Perhaps this line of reasoning is what keeps so many proprietary vendors away from similar download services. At any rate, the service is a new distribution model, and mostly untried, both by vendors and by users coming from Windows. Both seem more comfortable with the retail store than the download service, and are likely to remain so for a few years.

A limited niche

A download service might find a temporary niche in offering software for which no free equivalent exists. For instance, despite recent improvements in apps like Kooka and Tesseract, someone who regularly needed to convert scanned text to a usable format might welcome a GNU/Linux version of OmniPage. The trouble is, given the speed with which free software is developing, such a market would be temporary, lasting a year or two at most. A service specializing in these niches would continually lose out to maturing free software, with no prospect of replacement products.

Similarly, users migrating from Windows might become temporary customers because they retain the assumption that proprietary software is superior. But, if they remained with Ubuntu, they would be lost as customers as they learned to trust free software.

Canonical has been considering such a service for over a year, but you have to wonder why. The users who are comfortable with this type of service have no need of it, while those home and business users who might find it useful or reassuring are not comfortable with it — even if they could find products worth buying.

Perhaps, as Canonical claims, the service is a response to requests from partners.
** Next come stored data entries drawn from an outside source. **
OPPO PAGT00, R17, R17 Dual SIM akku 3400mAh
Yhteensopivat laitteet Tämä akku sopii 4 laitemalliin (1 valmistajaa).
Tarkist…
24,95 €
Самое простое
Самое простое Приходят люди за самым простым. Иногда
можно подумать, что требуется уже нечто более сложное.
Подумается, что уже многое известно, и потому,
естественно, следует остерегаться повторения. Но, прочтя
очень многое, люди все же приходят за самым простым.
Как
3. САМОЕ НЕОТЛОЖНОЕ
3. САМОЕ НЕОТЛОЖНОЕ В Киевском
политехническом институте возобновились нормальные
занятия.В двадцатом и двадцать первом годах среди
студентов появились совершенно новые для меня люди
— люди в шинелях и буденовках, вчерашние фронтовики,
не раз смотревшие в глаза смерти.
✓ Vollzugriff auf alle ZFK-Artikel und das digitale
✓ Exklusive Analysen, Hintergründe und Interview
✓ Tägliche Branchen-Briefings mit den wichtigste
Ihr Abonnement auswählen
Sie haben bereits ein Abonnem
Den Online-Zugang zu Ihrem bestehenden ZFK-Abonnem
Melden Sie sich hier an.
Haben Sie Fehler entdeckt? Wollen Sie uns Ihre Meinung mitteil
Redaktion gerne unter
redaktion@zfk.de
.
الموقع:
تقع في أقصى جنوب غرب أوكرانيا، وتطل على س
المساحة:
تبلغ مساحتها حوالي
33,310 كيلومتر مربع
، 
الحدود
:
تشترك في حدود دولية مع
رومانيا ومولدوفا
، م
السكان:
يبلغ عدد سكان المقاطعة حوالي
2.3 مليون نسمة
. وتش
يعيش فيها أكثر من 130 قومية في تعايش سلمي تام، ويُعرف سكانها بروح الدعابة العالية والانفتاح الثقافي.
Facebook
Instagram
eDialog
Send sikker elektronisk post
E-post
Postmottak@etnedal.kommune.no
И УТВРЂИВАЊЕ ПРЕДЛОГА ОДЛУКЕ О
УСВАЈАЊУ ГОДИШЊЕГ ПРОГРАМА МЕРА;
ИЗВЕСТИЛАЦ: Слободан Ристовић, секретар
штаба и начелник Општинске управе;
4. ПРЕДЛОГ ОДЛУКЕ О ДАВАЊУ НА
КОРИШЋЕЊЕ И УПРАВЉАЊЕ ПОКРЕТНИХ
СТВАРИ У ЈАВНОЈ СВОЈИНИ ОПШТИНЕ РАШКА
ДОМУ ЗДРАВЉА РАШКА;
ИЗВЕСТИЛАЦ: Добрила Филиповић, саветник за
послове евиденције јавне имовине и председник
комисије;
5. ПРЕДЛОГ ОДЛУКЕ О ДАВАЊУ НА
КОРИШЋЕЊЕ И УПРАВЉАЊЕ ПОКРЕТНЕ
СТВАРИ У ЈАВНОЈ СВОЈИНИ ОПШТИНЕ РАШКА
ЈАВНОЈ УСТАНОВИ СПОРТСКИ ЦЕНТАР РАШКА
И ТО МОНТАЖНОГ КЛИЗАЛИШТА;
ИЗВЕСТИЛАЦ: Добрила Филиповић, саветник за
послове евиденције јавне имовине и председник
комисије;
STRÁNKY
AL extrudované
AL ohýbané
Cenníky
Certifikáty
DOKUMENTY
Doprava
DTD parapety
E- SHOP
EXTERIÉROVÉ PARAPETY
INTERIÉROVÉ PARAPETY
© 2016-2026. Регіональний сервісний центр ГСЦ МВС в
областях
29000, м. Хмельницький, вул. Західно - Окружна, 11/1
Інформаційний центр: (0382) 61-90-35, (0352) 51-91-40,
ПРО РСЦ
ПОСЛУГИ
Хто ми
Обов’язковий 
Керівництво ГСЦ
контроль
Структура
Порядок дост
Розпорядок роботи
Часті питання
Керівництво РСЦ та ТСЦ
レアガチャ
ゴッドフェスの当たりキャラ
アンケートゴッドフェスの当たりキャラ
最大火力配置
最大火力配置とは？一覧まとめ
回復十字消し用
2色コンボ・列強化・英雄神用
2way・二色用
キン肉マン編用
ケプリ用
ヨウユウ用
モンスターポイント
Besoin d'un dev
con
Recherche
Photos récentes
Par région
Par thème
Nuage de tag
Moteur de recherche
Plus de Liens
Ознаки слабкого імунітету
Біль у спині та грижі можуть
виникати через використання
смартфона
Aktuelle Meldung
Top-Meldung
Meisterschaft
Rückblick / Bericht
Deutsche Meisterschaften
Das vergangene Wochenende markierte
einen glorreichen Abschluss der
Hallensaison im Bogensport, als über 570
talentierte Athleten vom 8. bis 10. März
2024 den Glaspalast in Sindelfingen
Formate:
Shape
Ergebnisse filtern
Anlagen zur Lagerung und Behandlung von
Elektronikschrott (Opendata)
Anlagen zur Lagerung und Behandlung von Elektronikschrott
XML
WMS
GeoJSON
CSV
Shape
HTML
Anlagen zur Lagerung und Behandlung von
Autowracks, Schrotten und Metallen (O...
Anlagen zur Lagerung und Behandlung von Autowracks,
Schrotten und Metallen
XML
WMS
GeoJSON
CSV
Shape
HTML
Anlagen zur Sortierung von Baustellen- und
Yet it is so poorly considered that you might wonder how familiar its developers were with its market. Or, had so much time and effort been spent on the project that nobody had the courage to cut the company’s losses before it was completed?

If any company could make the idea pay, it would be an innovative one like Canonical. However, the likeliest scenario is that the Partners repository will limp along under-used and unnoticed for four or five years before someone takes pity and puts it out of its misery.